Ce magnifique essai nous rappelle que notre société de consommation, qui crée des désirs orientés vers l'avoir et le quantitatif, est une source de leurre, car nous oublions l'essentiel : l'être, et au-delà, le sens du sacré.
Je ne peux en parler mieux que G., mais citer quelques phrases que j'ai relevées et qui vous inciteront peut-être à jeter un regard à l'intérieur du livre, à déguster lentement :
"Nous sommes seuls responsables de n'avoir pas osé la vie dont nous rêvions. Le poids de la famille, du devoir, n'est jamais une excuse. Si nous nous sacrifions, c'est que nous le voulons bien. Nous avons toujours le choix. Seule la peur peut expliquer notre incapacité à revendiquer un désir fort en nous."
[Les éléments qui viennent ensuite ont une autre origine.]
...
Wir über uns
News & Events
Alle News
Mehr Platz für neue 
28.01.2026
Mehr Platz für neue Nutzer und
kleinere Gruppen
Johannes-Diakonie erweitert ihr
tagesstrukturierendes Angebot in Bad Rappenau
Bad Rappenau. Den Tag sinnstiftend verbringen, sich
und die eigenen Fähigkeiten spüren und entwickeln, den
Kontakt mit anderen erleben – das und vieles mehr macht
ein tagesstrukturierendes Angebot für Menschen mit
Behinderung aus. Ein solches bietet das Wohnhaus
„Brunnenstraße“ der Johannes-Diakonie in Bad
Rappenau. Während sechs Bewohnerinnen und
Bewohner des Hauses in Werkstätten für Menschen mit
"L'ailleurs ouvre les yeux. J'ai découvert dans le désert la relativité de mes certitudes, la beauté de l'errance, la densité de la souffrance humaine. [...] Le nomadisme nous enseigne le voyage immobile. Il éduque le regard, il nous apprend à voir en déchirant le voile de nos habitudes. Chaque jour devient une traversée et non une fatalité. L'ailleurs est en nous."
"Toujours les certitudes étouffent. Elles rassurent mais réduisent le champ de vision. [...] Il n'arrive jamais rien à ceux qui ne s'aventurent pas hors de leurs repères."
"Comment avancer si nous ne croyons plus à l'impossible ? Comment nous construire si nous n'osons plus être inutiles, crier dans le vide, semer sur des macadams ?"
"Nous donnons trop d'importance à nos lamentations. On s'inquiète de nos souffrances quand il faudrait seulement les laisser nous traverser. Elles font partie de la vie. Elles ne sont pas si graves. C'est leur faire trop d'honneur que de les laisser nous désenchanter."
"L'artiste a un rôle à jouer dans la dynamique du désir. Son regard peut restaurer la féerie. En nous apprenant à voir autrement, il réenchante le réel et nous fait découvrir la possibilité d'une autre réalité. Une musique nous fait entendre autrement, un nu redonne des courbes aux formes, un poème réveille un coin d'âme."
"Sa vertu n'était que le masque de la peur d'oser : il se protégeait derrière les conforts sociaux, la carrière, la famille, l'argent. [...] Par souci d'être un homme respectable, il avait abjuré une part de lui pour entrer dans les lignes. Mais on n'échappe pas à soi-même."
"Le souci de faire comme tout le monde, de ne pas se sentir trop seul nous dévie souvent de notre voie."